The next thing I knew I was lying on the overstuffed, split-pea green vinyl bed in the nurses office while phones were blaring, people were rushing in and out, talking in rapid, tense tones and panic rose in the air. The nurse, dear Mrs. Noll (whom I would later see in my adult life and thank profusely, though there are no words to express the gratitude I feel for this woman) told me to lie still, my parents were on their way.
I caught on that something was amiss, though I laughed it off and insisted I was fine, cradling my head in my arms Ferris Bueller style to emphasize my point. That is when I saw it – my thick, mint green and pale pink woolly sweater leaping in rapid palpitations from my chest, over and over and over, as if it had suddenly been given the Powder of Life. It was tachycardia – and after the initial shock wore off, embarrassment set in. WHY HERE AT SCHOOL? OMG!
My parents were soon by my side, paramedics on their way but caught in traffic. TRAFFIC? Traffic! What could they do; they were a good twenty minutes away and I needed to get to CHOP now. It was decided that the spacious field beyond the baseball diamond would be made use of by the hospital-issued helicopter and I would be air-vaced to the Childrens Hospital of Philadelphia. I believe my reaction was, and I may be paraphrasing, “Rad!”
Embarrassment was gone, and what I oft refer to as my patent False Bravado (a self-preservation tool) officially kicked in. I could hear the principal speaking with my classmates in the cafeteria; she had wisely decided to hold an impromptu assembly so as to keep little busybodys away from the windows as the medics strapped me in my own luxury seat and wheeled me to my first class position on the waiting helicopter. On our way out, I caught sight of local news vans and told the medics my left side was my best side. They laughed and secured me in my sweet new ride, my dad buckling up near me, ready to join in on the adventure.
When I eventually returned to school, my best friend proudly showed me the newspaper where my aerial had a write-up and told me I even had a spot on the local news. Dude, I was famous.
Fame is fickle, though, and not a year went by afterward nor in the years after I would move from Pennsylvania and return irregularly for visits that a person stopped me, mid-conversation and cried, “Oh my GAWD! You’re Rachael Faught? You’re the Little Girl with the Heart Problem? You’re the one that got picked up in a helicopter? I totally thought you were dead!”
Moved to Fresno…dead…you know…same difference?

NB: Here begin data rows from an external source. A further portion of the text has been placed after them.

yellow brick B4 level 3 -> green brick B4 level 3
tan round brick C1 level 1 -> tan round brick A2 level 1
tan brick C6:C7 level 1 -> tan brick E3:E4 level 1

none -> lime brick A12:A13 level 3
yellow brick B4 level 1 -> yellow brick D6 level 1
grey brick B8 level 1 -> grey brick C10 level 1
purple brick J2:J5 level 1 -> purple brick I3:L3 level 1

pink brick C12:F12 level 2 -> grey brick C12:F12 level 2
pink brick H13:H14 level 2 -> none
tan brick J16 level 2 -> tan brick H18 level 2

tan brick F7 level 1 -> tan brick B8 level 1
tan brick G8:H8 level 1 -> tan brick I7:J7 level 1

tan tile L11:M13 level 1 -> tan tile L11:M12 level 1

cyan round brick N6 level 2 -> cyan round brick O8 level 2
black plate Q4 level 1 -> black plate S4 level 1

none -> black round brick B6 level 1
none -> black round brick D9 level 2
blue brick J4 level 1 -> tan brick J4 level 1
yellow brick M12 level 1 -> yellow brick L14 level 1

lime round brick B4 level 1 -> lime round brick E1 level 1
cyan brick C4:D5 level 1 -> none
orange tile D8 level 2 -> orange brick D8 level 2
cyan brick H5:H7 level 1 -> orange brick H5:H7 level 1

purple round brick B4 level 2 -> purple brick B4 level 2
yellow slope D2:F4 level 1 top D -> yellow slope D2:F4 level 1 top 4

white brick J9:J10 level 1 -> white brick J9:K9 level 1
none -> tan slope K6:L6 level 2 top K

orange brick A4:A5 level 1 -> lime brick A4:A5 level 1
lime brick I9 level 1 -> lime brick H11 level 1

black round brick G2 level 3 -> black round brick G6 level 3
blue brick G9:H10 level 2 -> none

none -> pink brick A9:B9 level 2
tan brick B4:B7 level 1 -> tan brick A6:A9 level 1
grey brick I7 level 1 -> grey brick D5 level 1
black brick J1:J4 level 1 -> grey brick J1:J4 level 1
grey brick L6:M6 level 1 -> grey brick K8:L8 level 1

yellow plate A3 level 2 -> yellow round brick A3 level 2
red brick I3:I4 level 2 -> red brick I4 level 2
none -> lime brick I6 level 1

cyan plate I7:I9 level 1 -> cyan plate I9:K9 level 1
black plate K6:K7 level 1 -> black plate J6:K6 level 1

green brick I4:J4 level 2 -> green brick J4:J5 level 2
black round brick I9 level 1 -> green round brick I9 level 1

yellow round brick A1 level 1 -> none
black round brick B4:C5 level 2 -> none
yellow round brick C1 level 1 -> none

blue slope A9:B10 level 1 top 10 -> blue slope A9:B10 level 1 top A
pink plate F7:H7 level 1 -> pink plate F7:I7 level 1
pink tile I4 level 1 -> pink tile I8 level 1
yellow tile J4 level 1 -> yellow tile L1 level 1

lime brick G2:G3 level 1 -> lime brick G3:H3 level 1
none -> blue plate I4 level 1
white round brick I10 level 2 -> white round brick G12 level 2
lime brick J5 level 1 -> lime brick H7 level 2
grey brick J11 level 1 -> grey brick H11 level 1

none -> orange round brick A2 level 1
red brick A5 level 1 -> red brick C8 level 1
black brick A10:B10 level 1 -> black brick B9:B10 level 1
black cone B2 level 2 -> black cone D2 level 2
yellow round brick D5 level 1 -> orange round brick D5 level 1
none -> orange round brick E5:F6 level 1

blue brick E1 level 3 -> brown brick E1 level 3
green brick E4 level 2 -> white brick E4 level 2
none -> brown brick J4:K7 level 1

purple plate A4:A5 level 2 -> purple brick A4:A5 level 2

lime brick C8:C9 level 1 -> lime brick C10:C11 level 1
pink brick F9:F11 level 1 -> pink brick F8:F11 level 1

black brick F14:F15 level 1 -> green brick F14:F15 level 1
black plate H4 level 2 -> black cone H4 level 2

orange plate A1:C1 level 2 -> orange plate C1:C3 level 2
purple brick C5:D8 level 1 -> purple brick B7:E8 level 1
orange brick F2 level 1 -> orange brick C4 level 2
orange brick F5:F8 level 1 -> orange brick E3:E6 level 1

(Just kidding…go Bulldogs!)
I’m never insulted, however, because I always take great comfort in the fact that upon realizing who I am, though perhaps we had very little interaction as children, these well-meaning individuals always seem extraordinarily relieved to discover I am alive and (relatively) well.
Twenty years later, their peace of mind at unburdening them with thoughts of a fallen peer still never fails to bring a smile to my face, and determination of survival to my spirit.